What you have to do: Please restate each entry exactly, without skipping any.

━━ Records for this task ━━

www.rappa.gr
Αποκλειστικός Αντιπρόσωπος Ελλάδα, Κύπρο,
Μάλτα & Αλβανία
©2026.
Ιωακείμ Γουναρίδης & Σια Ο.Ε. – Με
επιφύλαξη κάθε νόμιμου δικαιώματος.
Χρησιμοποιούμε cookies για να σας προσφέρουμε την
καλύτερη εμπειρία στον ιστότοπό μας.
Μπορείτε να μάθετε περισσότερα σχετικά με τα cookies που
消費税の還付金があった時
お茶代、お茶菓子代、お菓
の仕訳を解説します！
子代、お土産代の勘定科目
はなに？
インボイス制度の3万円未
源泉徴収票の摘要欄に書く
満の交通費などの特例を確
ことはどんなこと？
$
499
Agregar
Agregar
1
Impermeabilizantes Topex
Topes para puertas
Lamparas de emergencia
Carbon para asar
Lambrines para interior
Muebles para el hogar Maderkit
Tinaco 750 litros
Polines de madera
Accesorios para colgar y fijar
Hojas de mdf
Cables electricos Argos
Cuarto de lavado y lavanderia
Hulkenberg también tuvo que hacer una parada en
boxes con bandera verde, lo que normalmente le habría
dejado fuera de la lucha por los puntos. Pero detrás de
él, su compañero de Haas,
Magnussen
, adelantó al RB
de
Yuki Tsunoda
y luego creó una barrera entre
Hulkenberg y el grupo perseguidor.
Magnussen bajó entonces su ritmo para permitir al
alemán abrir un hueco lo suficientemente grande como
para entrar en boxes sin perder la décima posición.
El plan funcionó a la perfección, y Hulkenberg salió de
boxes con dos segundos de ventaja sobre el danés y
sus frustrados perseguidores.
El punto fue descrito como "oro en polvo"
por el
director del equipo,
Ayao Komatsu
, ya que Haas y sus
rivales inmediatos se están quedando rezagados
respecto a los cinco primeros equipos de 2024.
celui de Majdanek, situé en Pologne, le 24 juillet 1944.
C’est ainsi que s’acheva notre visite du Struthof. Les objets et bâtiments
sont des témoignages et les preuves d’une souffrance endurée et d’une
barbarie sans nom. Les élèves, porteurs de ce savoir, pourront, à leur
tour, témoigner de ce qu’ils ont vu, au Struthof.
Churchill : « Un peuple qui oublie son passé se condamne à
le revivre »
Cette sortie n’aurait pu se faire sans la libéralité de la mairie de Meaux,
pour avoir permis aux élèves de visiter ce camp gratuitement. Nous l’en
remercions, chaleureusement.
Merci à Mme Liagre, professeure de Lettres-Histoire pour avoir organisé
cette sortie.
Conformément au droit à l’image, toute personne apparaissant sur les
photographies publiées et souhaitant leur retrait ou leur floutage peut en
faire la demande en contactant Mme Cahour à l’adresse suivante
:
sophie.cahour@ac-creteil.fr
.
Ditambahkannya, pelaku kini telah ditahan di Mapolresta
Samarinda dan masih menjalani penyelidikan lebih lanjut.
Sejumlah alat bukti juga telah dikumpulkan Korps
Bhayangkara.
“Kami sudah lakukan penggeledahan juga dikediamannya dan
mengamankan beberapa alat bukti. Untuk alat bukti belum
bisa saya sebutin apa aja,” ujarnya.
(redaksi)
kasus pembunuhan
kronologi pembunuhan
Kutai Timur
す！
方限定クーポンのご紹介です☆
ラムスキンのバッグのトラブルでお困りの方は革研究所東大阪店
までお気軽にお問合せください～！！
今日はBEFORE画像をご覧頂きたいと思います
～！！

━━━

Answer section:
www.rappa.gr
Αποκλειστικός Αντιπρόσωπος Ελλάδα, Κύπρο,
Μάλτα & Αλβανία
©2026.
Ιωακείμ Γουναρίδης & Σια Ο.Ε. – Με
επιφύλαξη κάθε νόμιμου δικαιώματος.
Χρησιμοποιούμε cookies για να σας προσφέρουμε την
καλύτερη εμπειρία στον ιστότοπό μας.
Μπορείτε να μάθετε περισσότερα σχετικά με τα cookies που
消費税の還付金があった時
お茶代、お茶菓子代、お菓
の仕訳を解説します！
子代、お土産代の勘定科目
はなに？
インボイス制度の3万円未
源泉徴収票の摘要欄に書く
満の交通費などの特例を確
ことはどんなこと？
$
499
Agregar
Agregar
1
Impermeabilizantes Topex
Topes para puertas
Lamparas de emergencia
Carbon para asar
Lambrines para interior
Muebles para el hogar Maderkit
Tinaco 750 litros
Polines de madera
Accesorios para colgar y fijar
Hojas de mdf
Cables electricos Argos
Cuarto de lavado y lavanderia
Hulkenberg también tuvo que hacer una parada en
boxes con bandera verde, lo que normalmente le habría
dejado fuera de la lucha por los puntos. Pero detrás de
él, su compañero de Haas,
Magnussen
, adelantó al RB
de
Yuki Tsunoda
y luego creó una barrera entre
Hulkenberg y el grupo perseguidor.
Magnussen bajó entonces su ritmo para permitir al
alemán abrir un hueco lo suficientemente grande como
para entrar en boxes sin perder la décima posición.
El plan funcionó a la perfección, y Hulkenberg salió de
boxes con dos segundos de ventaja sobre el danés y
sus frustrados perseguidores.
El punto fue descrito como "oro en polvo"
por el
director del equipo,
Ayao Komatsu
, ya que Haas y sus
rivales inmediatos se están quedando rezagados
respecto a los cinco primeros equipos de 2024.
celui de Majdanek, situé en Pologne, le 24 juillet 1944.
C’est ainsi que s’acheva notre visite du Struthof. Les objets et bâtiments
sont des témoignages et les preuves d’une souffrance endurée et d’une
barbarie sans nom. Les élèves, porteurs de ce savoir, pourront, à leur
tour, témoigner de ce qu’ils ont vu, au Struthof.
Churchill : « Un peuple qui oublie son passé se condamne à
le revivre »
Cette sortie n’aurait pu se faire sans la libéralité de la mairie de Meaux,
pour avoir permis aux élèves de visiter ce camp gratuitement. Nous l’en
remercions, chaleureusement.
Merci à Mme Liagre, professeure de Lettres-Histoire pour avoir organisé
cette sortie.
Conformément au droit à l’image, toute personne apparaissant sur les
photographies publiées et souhaitant leur retrait ou leur floutage peut en
faire la demande en contactant Mme Cahour à l’adresse suivante
:
sophie.cahour@ac-creteil.fr
.
Ditambahkannya, pelaku kini telah ditahan di Mapolresta
Samarinda dan masih menjalani penyelidikan lebih lanjut.
Sejumlah alat bukti juga telah dikumpulkan Korps
Bhayangkara.
“Kami sudah lakukan penggeledahan juga dikediamannya dan
mengamankan beberapa alat bukti. Untuk alat bukti belum
bisa saya sebutin apa aja,” ujarnya.
(redaksi)
kasus pembunuhan
kronologi pembunuhan
Kutai Timur
す！
方限定クーポンのご紹介です☆
ラムスキンのバッグのトラブルでお困りの方は革研究所東大阪店
までお気軽にお問合せください～！！
今日はBEFORE画像をご覧頂きたいと思います
～！！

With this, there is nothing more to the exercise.